Driven by the fact that the intracellular level of polyamines declines in (otherwise healthy) aging humans [93], we investigated whether the polyamine spermidine display anti-aging properties. To address this question, we first took advantage of a yeast strain that is deficient in the ornithine decarboxylase SPE1, which catalyzes the first step of polyamine biosynthesis. In chronological aging experiments, Δspe1 yeast cells exhibited an increased mortality (and hence a shortened lifespan), which could be restored to normal levels by supplementation with low doses (0.1 mM) of spermidine or its precursor putrescine [94]. Surprisingly, we found that higher concentrations of spermidine were able to increase the lifespan of wild type yeast cells with different genetic backgrounds. Thus, both chronological aging (which constitutes a model of post-mitotic aging) and replicative aging (which constitutes a model of stem cell aging) of yeast cells were significantly inhibited by spermidine supplementation. Lifespan prolongation in spermidinetreated yeast cells could be correlated with the reduced acetylation of several lysine residues located at the Nterminal tail of histone H3 (i.e., Lys9, Lys14 and Lys18) [94]. Deletion of sir2 (the yeast ortholog of Sirtuin 1) or any other sirtuin did not affect the ability of spermidine to extend chronological lifespan. Instead, epistatic analyses revealed that the anti-aging effect of spermidine was phenocopied by the knockout of histone acetylases, which hence were shown to regulate the same longevity-increasing pathway than spermidine does [94]. 
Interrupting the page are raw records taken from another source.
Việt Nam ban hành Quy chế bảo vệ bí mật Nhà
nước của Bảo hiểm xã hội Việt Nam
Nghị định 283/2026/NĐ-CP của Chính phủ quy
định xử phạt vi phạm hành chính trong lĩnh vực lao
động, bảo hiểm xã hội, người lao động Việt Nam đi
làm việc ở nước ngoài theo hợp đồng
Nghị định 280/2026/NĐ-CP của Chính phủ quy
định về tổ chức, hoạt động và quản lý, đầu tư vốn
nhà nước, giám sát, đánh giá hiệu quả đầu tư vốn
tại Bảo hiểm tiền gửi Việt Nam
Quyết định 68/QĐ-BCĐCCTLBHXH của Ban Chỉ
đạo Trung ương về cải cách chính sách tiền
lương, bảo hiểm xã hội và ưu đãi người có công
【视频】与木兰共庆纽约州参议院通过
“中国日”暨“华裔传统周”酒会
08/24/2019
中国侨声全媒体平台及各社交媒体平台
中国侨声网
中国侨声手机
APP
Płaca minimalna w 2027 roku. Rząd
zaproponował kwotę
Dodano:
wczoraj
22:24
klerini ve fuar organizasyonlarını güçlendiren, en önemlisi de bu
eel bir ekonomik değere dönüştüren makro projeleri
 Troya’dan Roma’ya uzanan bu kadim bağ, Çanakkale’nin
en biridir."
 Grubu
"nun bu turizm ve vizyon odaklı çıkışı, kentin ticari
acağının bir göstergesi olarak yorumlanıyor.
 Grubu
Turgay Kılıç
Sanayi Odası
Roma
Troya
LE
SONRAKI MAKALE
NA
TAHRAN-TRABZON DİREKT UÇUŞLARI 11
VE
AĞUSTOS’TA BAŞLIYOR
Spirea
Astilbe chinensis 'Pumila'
First, do resveratrol and spermidine extend longevity by acting on the same molecular pathway? While resveratrol can prolong lifespan through the activation of the deacetylase activity of Sirtuin 1 (or its nonmammalian equivalents SIR2 in yeast and SIR-2.1 in C. elegans), spermidine inhibits the general histone acetylase activity of yeast and mouse liver extracts. Clearly, histone (de)acetylation has been recognized as an important epigenetic regulator of longevity [95,96]. However, a fraction of Sirtuin 1 is present in the cytoplasm, from where it can directly deacetylate essential autophagic proteins (including ATG5, ATG7 and ATG8/LC3) [90], suggesting that (at least part of) the pro-autophagic effects of resveratrol derive from extranuclear, transcription-independent events. It will be important to know whether polyamines (like spermidine) and Sirtuin 1 activators (including resveratrol) can exert additive or synergistic effects on autophagy and longevity or whether these agents exactly activate the same molecular pathway. Moreover, the precise mechanisms by which spermidine and resveratrol control the autophagic switch awaits further exploration. Careful mechanistic and epistatic analyses are required to address this problem. Second, do all longevity-prolonging manipulations induce autophagy? And is autophagy required for all such intervention to extend lifespan? Current results clearly indicate that autophagy is indispensable for the anti-aging action of rapamycin, resveratrol and spermidine. Moreover, it has been suggested that autophagy is required for longevity extension by dietary restriction in C. elegans, although this has not been tested for all caloric restriction protocols [73].